- STUDY MATERIAL
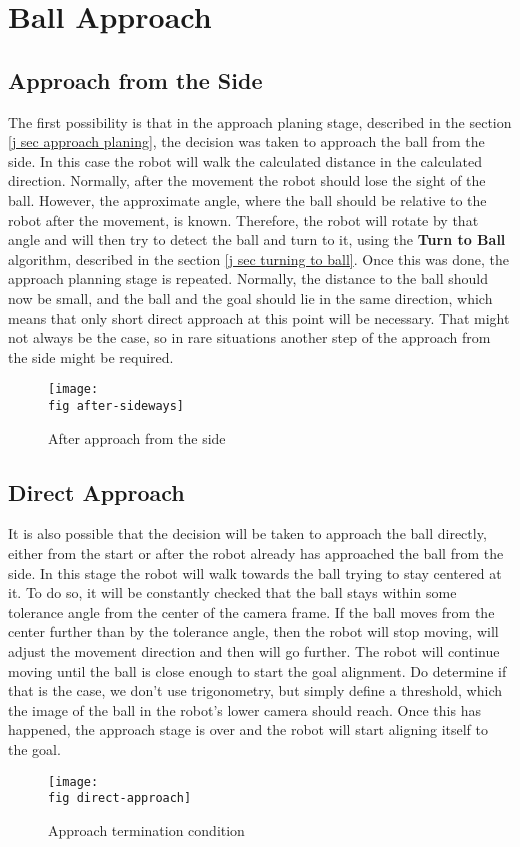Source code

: \section{Ball Approach}
\label{p sec approach}

\subsection*{Approach from the Side}

The first possibility is that in the approach planing stage, described in the
section \ref{j sec approach planing}, the decision was taken to approach the
ball from the side. In this case the robot will walk the calculated distance in
the calculated direction. Normally, after the movement the robot should lose
the sight of the ball. However, the approximate angle, where the ball should be
relative to the robot after the movement, is known. Therefore, the robot will
rotate by that angle and will then try to detect the ball and turn to it, using
the \textbf{Turn to Ball} algorithm, described in the section \ref {j sec
  turning to ball}. Once this was done, the approach planning stage is
repeated. Normally, the distance to the ball should now be small, and the ball
and the goal should lie in the same direction, which means that only short
direct approach at this point will be necessary. That might not always be the
case, so in rare situations another step of the approach from the side might be
required.

\begin{figure}[ht]
  \texttt{[image: \\fig after-sideways]}
  \caption{After approach from the side}
  \label{p figure after-sideways}
\end{figure}

\subsection*{Direct Approach}

It is also possible that the decision will be taken to approach the ball
directly, either from the start or after the robot already has approached the
ball from the side. In this stage the robot will walk towards the ball trying
to stay centered at it. To do so, it will be constantly checked that the ball
stays within some tolerance angle from the center of the camera frame. If the
ball moves from the center further than by the tolerance angle, then the robot
will stop moving, will adjust the movement direction and then will go further.
The robot will continue moving until the ball is close enough to start the goal
alignment. Do determine if that is the case, we don't use trigonometry, but
simply define a threshold, which the image of the ball in the robot's lower
camera should reach. Once this has happened, the approach stage is over and the
robot will start aligning itself to the goal.

\begin{figure}[ht]
  \texttt{[image: \\fig direct-approach]}
  \caption{Approach termination condition}
  \label{p figure direct-approach}
\end{figure}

- ASSIGNED TASK
All that is needed is the data above, repeated exactly, without the pictures.

- TASK OUTPUT
Source code

: \section{Ball Approach}
\label{p sec approach}

\subsection*{Approach from the Side}

The first possibility is that in the approach planing stage, described in the
section \ref{j sec approach planing}, the decision was taken to approach the
ball from the side. In this case the robot will walk the calculated distance in
the calculated direction. Normally, after the movement the robot should lose
the sight of the ball. However, the approximate angle, where the ball should be
relative to the robot after the movement, is known. Therefore, the robot will
rotate by that angle and will then try to detect the ball and turn to it, using
the \textbf{Turn to Ball} algorithm, described in the section \ref {j sec
  turning to ball}. Once this was done, the approach planning stage is
repeated. Normally, the distance to the ball should now be small, and the ball
and the goal should lie in the same direction, which means that only short
direct approach at this point will be necessary. That might not always be the
case, so in rare situations another step of the approach from the side might be
required.

\begin{figure}[ht]
  \texttt{[image: \\fig after-sideways]}
  \caption{After approach from the side}
  \label{p figure after-sideways}
\end{figure}

\subsection*{Direct Approach}

It is also possible that the decision will be taken to approach the ball
directly, either from the start or after the robot already has approached the
ball from the side. In this stage the robot will walk towards the ball trying
to stay centered at it. To do so, it will be constantly checked that the ball
stays within some tolerance angle from the center of the camera frame. If the
ball moves from the center further than by the tolerance angle, then the robot
will stop moving, will adjust the movement direction and then will go further.
The robot will continue moving until the ball is close enough to start the goal
alignment. Do determine if that is the case, we don't use trigonometry, but
simply define a threshold, which the image of the ball in the robot's lower
camera should reach. Once this has happened, the approach stage is over and the
robot will start aligning itself to the goal.

\begin{figure}[ht]
  \texttt{[image: \\fig direct-approach]}
  \caption{Approach termination condition}
  \label{p figure direct-approach}
\end{figure}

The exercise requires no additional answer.